■ **Your task**
Number of lines with "mejor" in the data: give that figure by itself.

■ **Data provided**
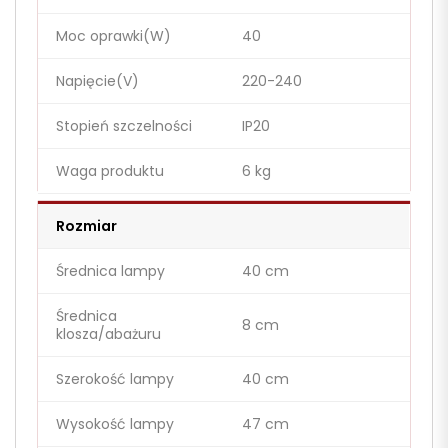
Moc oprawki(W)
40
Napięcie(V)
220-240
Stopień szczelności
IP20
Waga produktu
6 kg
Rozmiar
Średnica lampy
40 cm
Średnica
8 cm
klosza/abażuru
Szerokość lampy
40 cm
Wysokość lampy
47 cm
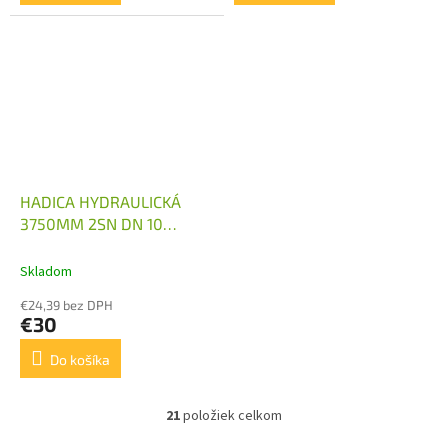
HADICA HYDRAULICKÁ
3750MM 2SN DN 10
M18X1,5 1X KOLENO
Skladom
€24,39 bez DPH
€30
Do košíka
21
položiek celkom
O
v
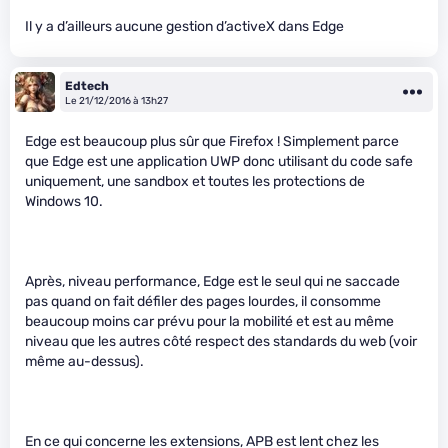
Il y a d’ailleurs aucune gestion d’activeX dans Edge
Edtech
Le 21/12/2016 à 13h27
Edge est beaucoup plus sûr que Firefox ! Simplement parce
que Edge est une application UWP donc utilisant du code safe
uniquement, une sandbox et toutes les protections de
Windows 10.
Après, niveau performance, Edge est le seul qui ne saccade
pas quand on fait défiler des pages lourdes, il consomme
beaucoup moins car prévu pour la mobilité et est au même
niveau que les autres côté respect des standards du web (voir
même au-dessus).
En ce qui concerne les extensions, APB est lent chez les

--

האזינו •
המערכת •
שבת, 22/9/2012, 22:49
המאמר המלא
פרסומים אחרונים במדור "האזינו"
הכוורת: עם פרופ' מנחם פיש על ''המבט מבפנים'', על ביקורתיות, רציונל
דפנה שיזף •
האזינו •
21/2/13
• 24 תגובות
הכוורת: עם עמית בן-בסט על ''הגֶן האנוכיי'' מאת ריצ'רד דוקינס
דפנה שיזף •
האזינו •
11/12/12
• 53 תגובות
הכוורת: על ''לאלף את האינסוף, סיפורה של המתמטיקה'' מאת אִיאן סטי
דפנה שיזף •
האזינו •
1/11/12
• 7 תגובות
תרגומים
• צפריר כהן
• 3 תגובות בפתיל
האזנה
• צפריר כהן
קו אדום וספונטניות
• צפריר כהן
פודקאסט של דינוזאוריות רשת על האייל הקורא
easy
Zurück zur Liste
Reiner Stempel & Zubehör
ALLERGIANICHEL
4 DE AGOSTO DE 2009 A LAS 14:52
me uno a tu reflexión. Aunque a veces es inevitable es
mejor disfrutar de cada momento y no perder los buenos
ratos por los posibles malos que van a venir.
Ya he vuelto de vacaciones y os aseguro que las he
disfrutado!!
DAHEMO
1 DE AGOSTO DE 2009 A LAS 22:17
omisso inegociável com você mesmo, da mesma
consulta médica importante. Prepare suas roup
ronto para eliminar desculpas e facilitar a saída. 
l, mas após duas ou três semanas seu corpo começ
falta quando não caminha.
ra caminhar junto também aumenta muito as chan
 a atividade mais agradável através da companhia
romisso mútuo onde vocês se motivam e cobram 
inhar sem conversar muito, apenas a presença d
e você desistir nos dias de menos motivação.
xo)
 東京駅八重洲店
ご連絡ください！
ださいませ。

---

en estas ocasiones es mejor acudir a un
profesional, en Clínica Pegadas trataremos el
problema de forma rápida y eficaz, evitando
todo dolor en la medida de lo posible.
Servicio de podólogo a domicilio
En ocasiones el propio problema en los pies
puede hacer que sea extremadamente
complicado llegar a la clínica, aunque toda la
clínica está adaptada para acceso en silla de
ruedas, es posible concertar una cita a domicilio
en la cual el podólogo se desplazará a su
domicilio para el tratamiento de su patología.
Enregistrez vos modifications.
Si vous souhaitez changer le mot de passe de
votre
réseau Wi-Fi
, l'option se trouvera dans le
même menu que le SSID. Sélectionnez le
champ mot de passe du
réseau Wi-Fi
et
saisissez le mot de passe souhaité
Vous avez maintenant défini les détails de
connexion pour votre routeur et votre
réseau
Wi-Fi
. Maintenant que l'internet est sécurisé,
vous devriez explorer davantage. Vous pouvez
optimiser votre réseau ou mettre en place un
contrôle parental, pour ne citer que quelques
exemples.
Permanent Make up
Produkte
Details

■ **Expected output**
2